* _QUOTED PASSAGE_:
Tags: Staff Editorial, Top of page
March 05, 2013 | 02:13 PM"Awards only matter if you win."
In the past, I've told people that as a hedge against disappointment.
Well, this year we won.
The Lake Geneva Regional News won the General Excellence Award in its circulation class at the Wisconsin Newspaper Association annual meeting last weekend. That means the judges from the Missouri Press Association thought it was the best paper of its circulation size in the state.
Our website was named best in its division. And our ReelLifeTV project won two firsts.
Plus we won four other awards.
No one on the staff can remember winning more than one or two awards in the past and never general excellence.
So what does it matter?
We can put some plaques up on the wall. Everyone on the paper ought to have a little spring in their step when they walk by, which ought to make us feel better about our jobs and the pursuit of excellence.
We can brag about the awards in ads and note them on the front page of the paper.
Maybe that will entice casual readers to read us more and make others, who may have written us off, give us a second look.
That would help circulation, and in this age every paper needs that.
If you're one of those people who would give us a second look, your last opportunity to subscribe at the current price of $45 (in county) is nearing. Please give us a chance. (You can do it by calling (262) 248-4444 or on our website.)
One thing the awards won't do is make us complacent. It should give us a quiet pride that we can do even better.

* _DIRECTIONS_:
1 > Set down the part of the awards editorial starting with "We can brag" and going on through "paper needs that.", with the wording unchanged.
2 > Put this sentence from the awards editorial into Spanish: "Our website was named best in its division."

* _GIVEN DATA_:
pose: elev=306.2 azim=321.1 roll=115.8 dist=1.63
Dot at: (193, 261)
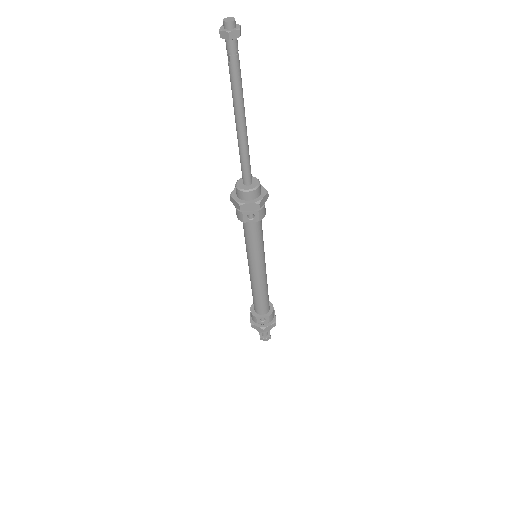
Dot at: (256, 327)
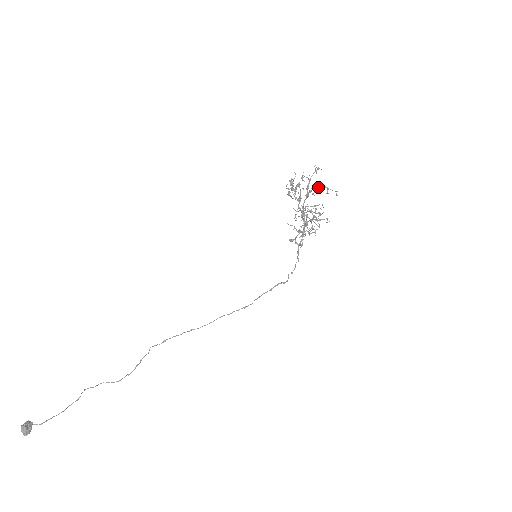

* _OUTPUTS_:
1 >
We can brag about the awards in ads and note them on the front page of the paper.
Maybe that will entice casual readers to read us more and make others, who may have written us off, give us a second look.
That would help circulation, and in this age every paper needs that.

2 > Nuestro sitio web fue nombrado el mejor de su división.